Disc4Views could only respond with, “Fuck you, cunt–”

His insult was interrupted as the head of the mop struck Disc4Views in the side of the head and the strings of the mop swung around and wrapped over his face.

“Seriously, stop, stop!” Anything4Views pleaded. “It’s getting in my mouth!”

Twidubbbs and Maxmoe Dash continued their assault, forcing Disc4Views to kneel down and put his hands over his head as the rest of his body was slathered with gallons upon gallons of paint. When every visible inch of Disc4Views was covered in the paint, Idubbbz, Maxmoefow, and FilthyFrank couldn’t help but bust out laughing over how fucking badly he was colored. Realizing that the scene was pretty much over, Anything4Views stood up and began walking away.

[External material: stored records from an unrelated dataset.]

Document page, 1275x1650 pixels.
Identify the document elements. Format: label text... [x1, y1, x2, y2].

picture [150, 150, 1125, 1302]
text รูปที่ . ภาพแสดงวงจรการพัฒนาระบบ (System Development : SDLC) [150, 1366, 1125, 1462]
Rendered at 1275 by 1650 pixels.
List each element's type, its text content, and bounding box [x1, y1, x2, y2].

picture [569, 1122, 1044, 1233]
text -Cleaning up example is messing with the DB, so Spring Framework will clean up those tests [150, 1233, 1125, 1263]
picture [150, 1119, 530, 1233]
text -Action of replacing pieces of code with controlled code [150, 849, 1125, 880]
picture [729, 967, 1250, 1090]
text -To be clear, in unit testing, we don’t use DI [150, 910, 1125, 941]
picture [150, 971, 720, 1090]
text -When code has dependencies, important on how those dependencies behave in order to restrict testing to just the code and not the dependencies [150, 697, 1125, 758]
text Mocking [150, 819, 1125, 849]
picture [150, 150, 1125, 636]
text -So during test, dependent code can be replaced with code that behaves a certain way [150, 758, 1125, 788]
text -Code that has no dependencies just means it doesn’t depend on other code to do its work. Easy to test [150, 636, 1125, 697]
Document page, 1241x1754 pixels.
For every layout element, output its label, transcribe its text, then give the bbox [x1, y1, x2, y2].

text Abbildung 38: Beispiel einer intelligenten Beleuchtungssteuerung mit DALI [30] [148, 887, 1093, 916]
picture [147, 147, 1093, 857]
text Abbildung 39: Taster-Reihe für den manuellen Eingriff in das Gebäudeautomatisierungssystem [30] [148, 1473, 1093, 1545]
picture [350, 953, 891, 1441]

“Seriously, cunts,” he mumbled loudly as he left, “fuck you all, this was worse than fucking Mario. I mean it this time, don’t ever call or talk to me again, I’m done, you cunts.”

“Come on, everypony,” Twidubbbz exclaimed to her friends, “let’s go to that party.”

With arms drapped over their necks and shoulders, Twidubbbz, Maxmoe Dash, and FilthySpike walked down the street and in the direction of Pinkie Pie’s house, ready to finally go to that party and get some much needed pussy.